Tarefa 1:
Extraia dos registros, sem alterar nada, as linhas que começam naquela que contém "Inference Time, MSE, MAPE, SMAPE, Training" e terminam no fim dos registros, incluindo ambas as extremidades. Deixe as imagens de fora da resposta.

Texto para análise:
◇ ◇ ◇
19/04/2022
A Terceira Turma do Tribunal Superior do Trabalho reconheceu
o vínculo de emprego entre um motorista de aplicativo e a Uber do Brasil
Tecnologia Ltda. Para a maioria do colegiado, estão presentes, no caso, os
elementos que caracterizam a relação de emprego: a prestação de trabalho por
pessoa humana, com pessoalidade, onerosidade, não eventualidade e subordinação.
Monitoramento
Na reclamação trabalhista, o motorista, de Queimados,
município da Região Metropolitana do Rio de Janeiro (RJ), disse que trabalhara
para a plataforma digital durante dois meses, após comprar um veículo
enquadrado nos padrões da Uber. Segundo seu relato, ele atuava de segunda a
sábado, totalizando 13 horas diárias e 78 semanais, sempre monitorado de forma
on-line pelo aplicativo. No terceiro mês, foi desligado imotivadamente.
◇ ◇ ◇
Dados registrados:
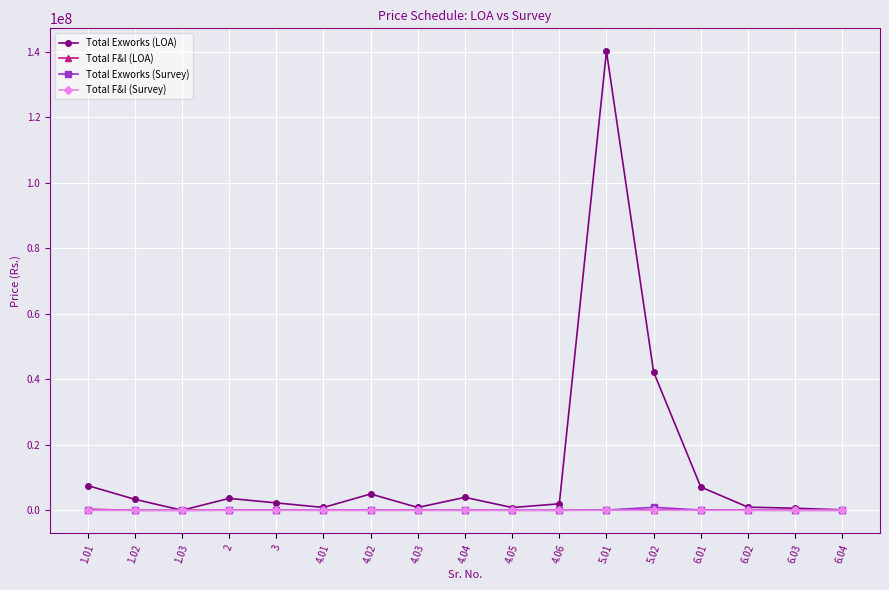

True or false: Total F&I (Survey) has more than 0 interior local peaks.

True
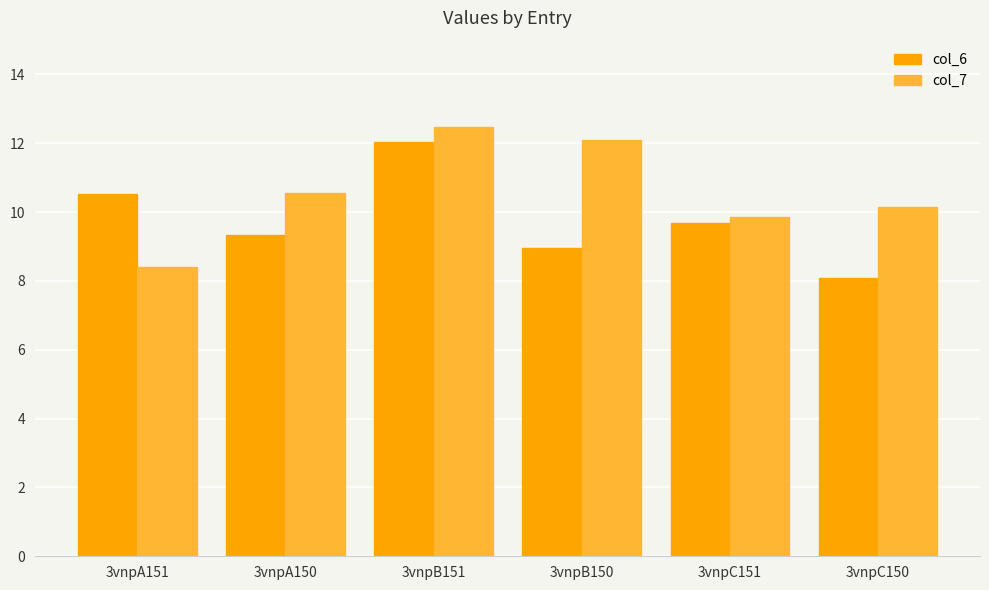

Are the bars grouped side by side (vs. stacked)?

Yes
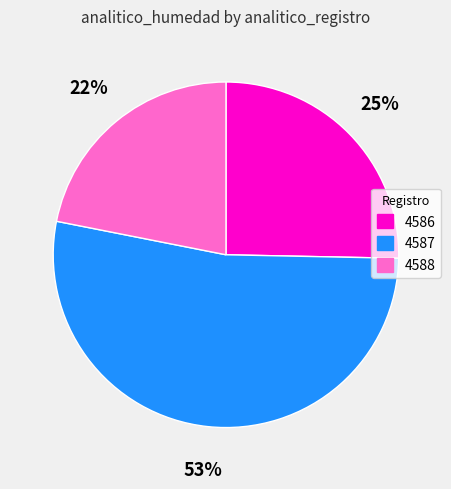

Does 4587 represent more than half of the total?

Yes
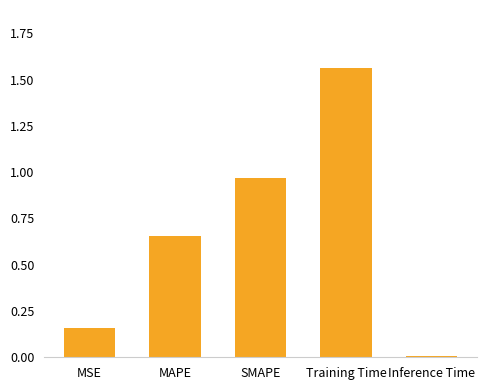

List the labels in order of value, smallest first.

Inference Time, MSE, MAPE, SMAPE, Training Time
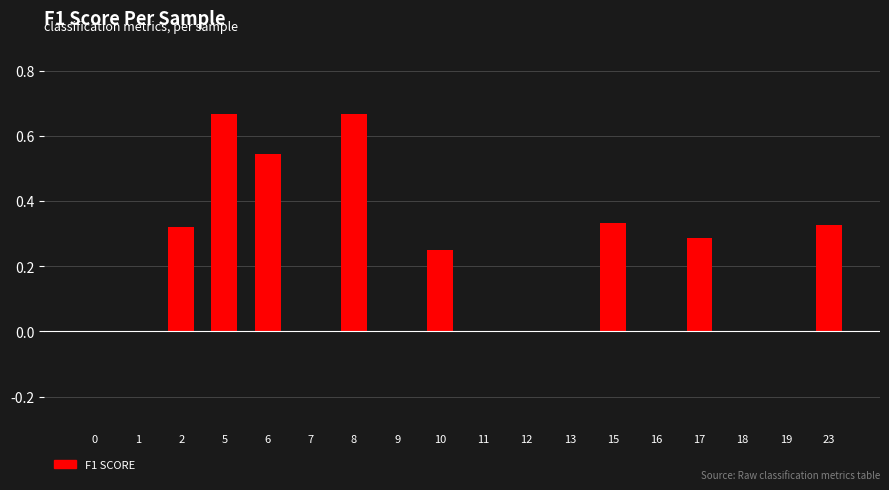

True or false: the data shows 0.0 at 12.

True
◇ ◇ ◇
Tarefa 2:
No texto sobre o vínculo de emprego com a Uber, por quanto tempo o motorista disse ter trabalhado para a plataforma digital?

Solução 1:
Inference Time, MSE, MAPE, SMAPE, Training Time

True or false: the data shows 0.0 at 12.

True

Solução 2:
Durante dois meses.